Dynamic Uncertainty Decoding

The top-\(k\) logits from the LLM output are used to construct a Dirichlet distribution, from which three uncertainty measures are derived:

  • Environmental Ambiguity (EA): Expected entropy of the predictive distribution $\(EA(a_t) = -\sum_{k=1}^{K} \frac{\alpha_k}{\alpha_0}(\psi(\alpha_k+1) - \psi(\alpha_0+1))\)$

  • Cognitive Risk (CR): Inversely proportional to the total evidence mass $\(CR(a_t) = \frac{K}{\sum_{k=1}^{K}(\alpha_k + 1)}\)$

  • Perceptual Uncertainty (PU): \(PU = EA \times CR\)

The decoding strategy switches dynamically based on the PU threshold: - Low PU → aggressive (select top-1 token directly) - High PU → conservative (sample from top-2)

Key Experimental Results

Experimental Setup

  • Dataset: Trillion Dollar Words FOMC dataset (1996–2022), comprising three document types: meeting minutes, press conferences, and speeches.
  • Baselines: 10+ models including GPT-4.1, Gemini-2.5-Pro, DeepSeek-R1, Phi-4, FinBERT, and AICBC.
  • Backbone: Qwen3-14B fine-tuned with LoRA.

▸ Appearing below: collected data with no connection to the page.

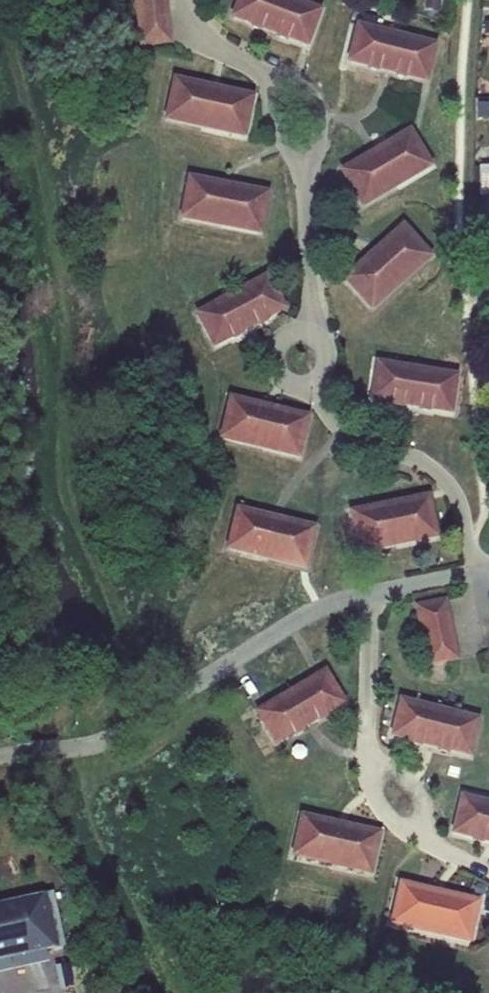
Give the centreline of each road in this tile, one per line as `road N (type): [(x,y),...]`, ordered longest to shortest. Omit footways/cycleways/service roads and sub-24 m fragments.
road 1 (residential): [(383,595),(283,621),(169,710),(90,751),(0,755)]
road 2 (residential): [(320,394),(349,431),(442,472),(468,510),(485,572)]
road 3 (residential): [(300,162),(316,208),(325,347)]
road 4 (residential): [(383,595),(375,751)]
road 5 (residential): [(325,347),(313,338),(290,339),(272,363),(273,377),(291,396),(320,394)]
road 6 (residential): [(300,162),(325,145),(330,119),(320,96),(271,78)]

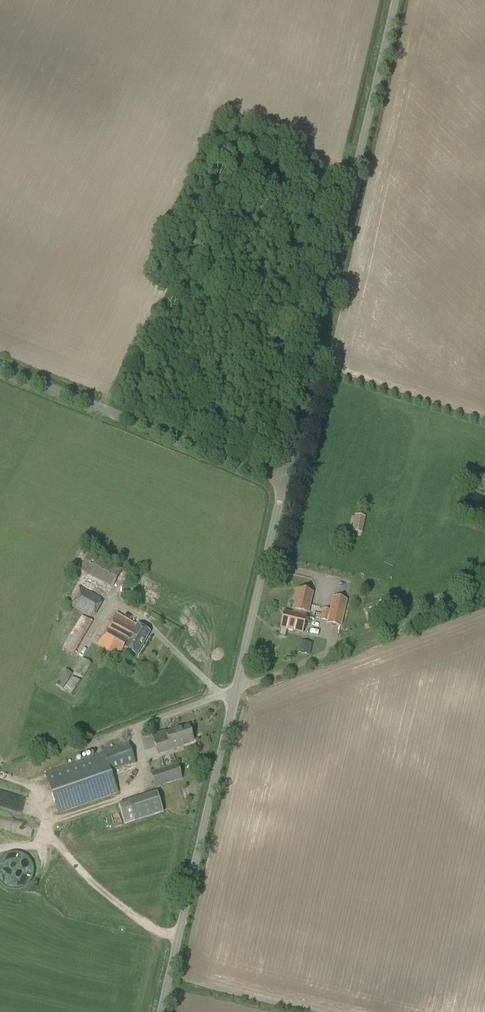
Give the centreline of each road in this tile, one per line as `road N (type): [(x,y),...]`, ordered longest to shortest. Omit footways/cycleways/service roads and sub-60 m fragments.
road 1 (unclassified): [(160,1011),(285,480)]
road 2 (unclassified): [(285,480),(396,0)]
road 3 (unclassified): [(285,480),(0,367)]

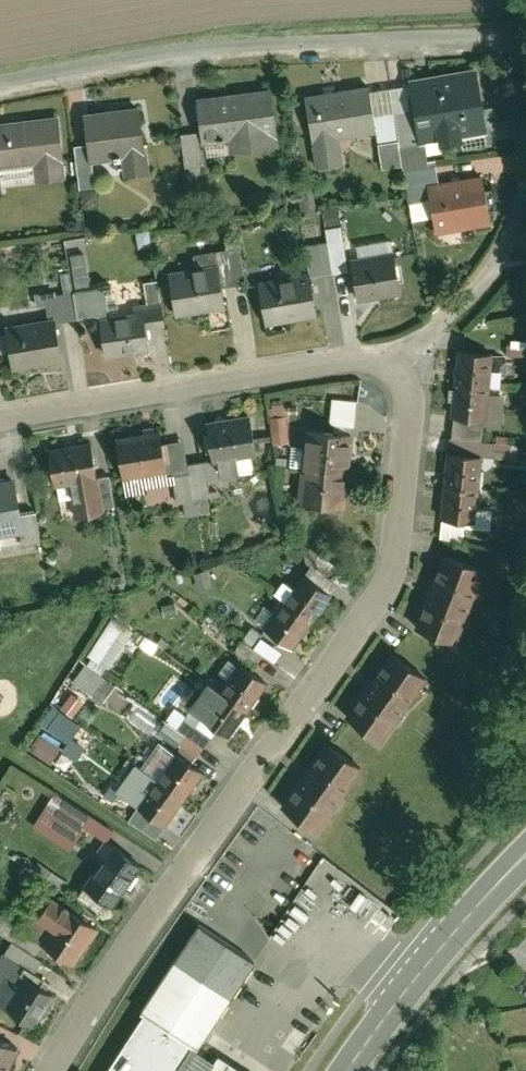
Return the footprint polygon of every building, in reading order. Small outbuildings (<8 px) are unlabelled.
[(472,66),(404,76),(410,120),(414,142),(419,141),(482,132),(472,66)] [(365,84),(300,93),(311,166),(340,162),(336,138),(371,133),(369,114),(365,84)] [(267,85),(192,95),(198,143),(224,140),(226,152),(275,145),(267,85)] [(134,103),(79,110),(83,144),(85,161),(117,157),(119,176),(147,172),(144,148),(140,149),(134,103)] [(389,111),(369,114),(371,133),(373,146),(395,143),(391,123),(389,111)] [(29,163),(31,181),(61,178),(55,114),(0,119),(0,166),(29,163)] [(495,119),(496,132),(515,130),(513,117),(495,119)] [(414,142),(410,120),(391,123),(395,143),(395,145),(414,142)] [(178,131),(184,164),(199,161),(194,128),(178,131)] [(408,219),(428,215),(422,183),(434,180),(430,158),(422,160),(419,141),(414,142),(395,145),(408,219)] [(85,161),(83,144),(70,146),(76,193),(89,191),(85,161)] [(434,180),(422,183),(428,215),(431,233),(486,223),(478,173),(434,180)] [(311,206),(309,187),(299,188),(301,208),(311,206)] [(321,240),(337,239),(336,226),(320,227),(321,240)] [(148,245),(145,228),(131,230),(134,247),(148,245)] [(214,261),(217,283),(241,280),(234,229),(219,231),(222,247),(199,250),(201,263),(214,261)] [(347,256),(355,301),(398,293),(387,238),(352,244),(354,255),(347,256)] [(319,241),(324,270),(343,267),(340,239),(337,239),(321,240),(319,241)] [(304,273),(324,270),(319,241),(300,244),(304,269),(304,273)] [(164,268),(171,313),(202,309),(206,333),(228,330),(223,297),(219,298),(217,283),(214,261),(201,263),(164,268)] [(252,278),(259,322),(311,314),(304,273),(304,269),(252,278)] [(94,314),(108,312),(104,285),(69,290),(73,317),(94,314)] [(42,307),(43,315),(52,313),(52,320),(73,317),(69,290),(68,286),(31,291),(34,309),(42,307)] [(94,314),(100,355),(146,348),(143,328),(160,326),(155,297),(126,302),(127,309),(108,312),(94,314)] [(0,321),(7,367),(58,359),(52,320),(52,313),(43,315),(0,321)] [(525,347),(506,347),(506,358),(525,359),(525,347)] [(485,351),(451,349),(447,415),(478,417),(478,423),(496,425),(498,389),(483,388),(485,351)] [(323,429),(348,431),(352,400),(327,397),(323,429)] [(199,421),(205,458),(228,454),(251,450),(245,413),(199,421)] [(156,425),(109,433),(116,475),(159,468),(163,467),(158,441),(156,425)] [(341,506),(348,431),(323,429),(299,426),(292,500),(341,506)] [(283,442),(282,428),(267,429),(268,443),(283,442)] [(92,474),(86,437),(40,444),(46,484),(62,481),(67,515),(98,510),(92,474)] [(179,437),(158,441),(163,467),(159,468),(160,475),(167,474),(185,471),(183,462),(179,437)] [(477,455),(442,452),(435,517),(438,517),(459,520),(470,521),(472,506),(477,455)] [(205,458),(183,462),(185,471),(189,499),(192,513),(206,511),(203,496),(206,496),(203,478),(211,476),(231,473),(228,454),(205,458)] [(185,471),(167,474),(172,502),(189,499),(185,471)] [(105,472),(92,474),(98,510),(111,508),(105,472)] [(36,539),(30,506),(15,509),(9,474),(0,475),(0,546),(36,539)] [(459,520),(458,527),(484,530),(487,508),(472,506),(470,521),(459,520)] [(458,527),(459,520),(438,517),(435,538),(457,540),(458,527)] [(477,567),(437,552),(409,625),(449,640),(477,567)] [(208,586),(202,569),(188,574),(194,590),(208,586)] [(259,627),(289,647),(327,592),(297,571),(259,627)] [(170,600),(157,604),(160,614),(173,610),(170,600)] [(149,639),(106,612),(89,639),(106,649),(115,635),(141,651),(149,639)] [(232,660),(246,670),(258,652),(235,636),(223,654),(232,660)] [(423,676),(385,649),(338,712),(376,739),(423,676)] [(225,738),(264,682),(246,670),(232,660),(193,716),(225,738)] [(112,687),(84,666),(70,684),(98,705),(112,687)] [(176,720),(161,742),(189,761),(204,738),(176,720)] [(36,752),(52,761),(61,746),(45,736),(36,752)] [(163,827),(202,769),(189,761),(161,742),(151,736),(131,765),(149,777),(131,806),(133,807),(160,825),(163,827)] [(359,767),(316,738),(274,801),(316,830),(359,767)] [(97,866),(111,847),(86,828),(92,820),(58,795),(34,828),(73,857),(78,851),(97,866)] [(160,825),(133,807),(125,819),(152,837),(160,825)] [(97,866),(85,883),(114,905),(143,868),(113,845),(111,847),(97,866)] [(43,945),(75,967),(103,927),(53,893),(38,915),(34,912),(22,930),(26,933),(43,945)] [(43,945),(26,933),(22,930),(0,916),(0,933),(12,941),(14,939),(36,955),(43,945)] [(194,926),(135,1012),(142,1016),(105,1070),(206,1070),(211,1064),(193,1052),(252,966),(194,926)] [(14,939),(12,941),(5,952),(35,973),(44,960),(36,955),(14,939)] [(35,973),(5,952),(0,959),(0,982),(0,983),(0,1003),(35,1026),(58,993),(33,976),(35,973)] [(19,1048),(0,1039),(0,1070),(8,1070),(19,1048)] [(211,1064),(206,1070),(235,1070),(215,1057),(211,1064)]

Main Results (All Categories)

Method Macro F1 Weighted F1
GPT-4.1 (zero-shot) 0.6662 0.6763
AICBC (zero-shot) 0.6637 0.6802
Qwen3-8B (fine-tuned) 0.6586 0.6745
Ours 0.7327 0.7426
  • Outperforms the strongest baseline by +6.6% in Macro F1 and +6.2% in Weighted F1.
  • Best performance on meeting minutes: Macro F1 = 0.7449 (+7.4%).
  • Speeches: Macro F1 = 0.7291 (+6.7%).

Ablation Study

Configuration Macro F1 Weighted F1
Full model 0.7327 0.7426
w/o PU 0.7291 0.7378
w/o Transmission Path 0.6538 0.6699
w/o Entity Relations 0.6397 0.6551

The transmission path contributes most (−7.9% when removed), followed by entity relations, while the PU module contributes more modestly but consistently.

Uncertainty Validation

  • Low-PU predictions: Macro F1 = 0.7791; high-PU predictions: Macro F1 = 0.2473.
  • p-values from t-test, Mann-Whitney U test, and logistic regression are all well below 0.001, indicating strong statistical significance.

Highlights & Insights

  • Domain reasoning innovation: The first work to formalize monetary policy transmission mechanisms as structured reasoning templates, simulating the analytical workflow of human domain experts.
  • Practical PU measure: The decomposition of EA × CR aligns with the classical risk/ambiguity distinction in economics, making it intuitively natural for financial applications.
  • High-PU warning mechanism: Enables identification of unreliable predictions, supporting human-in-the-loop decision making.
  • Comprehensive superiority over GPT-4.1: Substantially outperforms closed-source large models on both meeting minutes and speeches.

Limitations & Future Work

  • Performance on press conferences falls below GPT-4.1 (−1.3%), suggesting insufficient capture of dynamic context dependencies in real-time Q&A settings.
  • Transmission path construction relies on manually designed templates, limiting automation.
  • Validation is limited to FOMC English data; generalization to other central banks (ECB, BoE) or multilingual scenarios remains unexplored.
  • The PU threshold requires search on a validation set and must be re-tuned for different datasets.
  • The "abstain from answering" strategy in practical deployment has not been explored.

Rating

  • Novelty: ⭐⭐⭐⭐ — The combination of monetary policy transmission path reasoning and PU quantification constitutes a clear methodological contribution.
  • Experimental Thoroughness: ⭐⭐⭐⭐ — Comprehensive coverage with 10+ baselines, three document types, ablation studies, and statistical testing.
  • Writing Quality: ⭐⭐⭐⭐ — Well-structured with smooth integration of economics and NLP concepts.
  • Value: ⭐⭐⭐⭐ — Meaningfully advances reliability research in financial NLP.